RECORDED INFORMATION

###

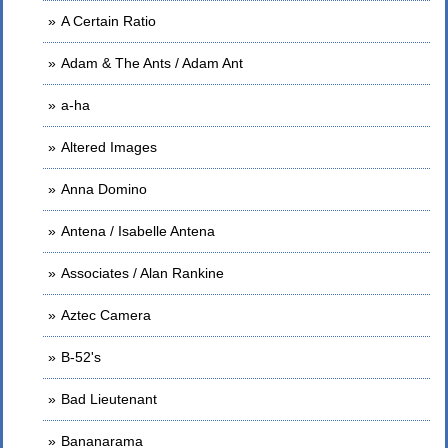
A Certain Ratio
Adam & The Ants / Adam Ant
a-ha
Altered Images
Anna Domino
Antena / Isabelle Antena
Associates / Alan Rankine
Aztec Camera
B-52's
Bad Lieutenant
Bananarama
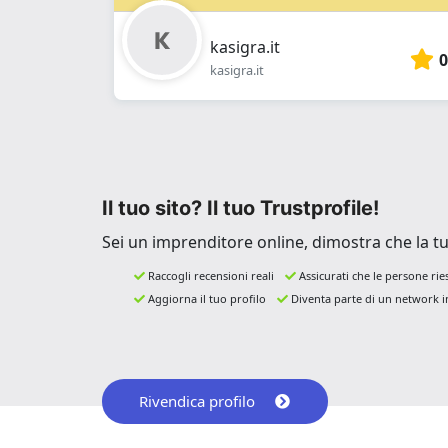
kasigra.it
0
kasigra.it
Il tuo sito? Il tuo Trustprofile!
Sei un imprenditore online, dimostra che la tua 
Raccogli recensioni reali
Assicurati che le persone rie
Aggiorna il tuo profilo
Diventa parte di un network in
Rivendica profilo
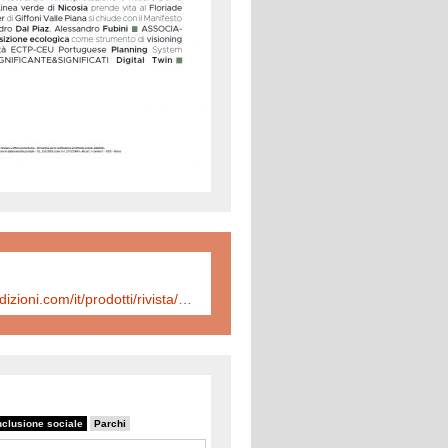
https://www.inuedizioni.com/it/prodotti/rivista/n-319-urbanistica-informazioni-gennaio-febbraio-2025
nclusione sociale
Parchi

###

REQUIRED WORK
An exact transcript of the listing is needed, free of pictures.

RESULT OF THIS EXERCISE
A Certain Ratio
Adam & The Ants / Adam Ant
a-ha
Altered Images
Anna Domino
Antena / Isabelle Antena
Associates / Alan Rankine
Aztec Camera
B-52's
Bad Lieutenant
Bananarama
kasigra.it
0
kasigra.it
Il tuo sito? Il tuo Trustprofile!
Sei un imprenditore online, dimostra che la tua 
Raccogli recensioni reali
Assicurati che le persone rie
Aggiorna il tuo profilo
Diventa parte di un network in
Rivendica profilo
https://www.inuedizioni.com/it/prodotti/rivista/n-319-urbanistica-informazioni-gennaio-febbraio-2025
nclusione sociale
Parchi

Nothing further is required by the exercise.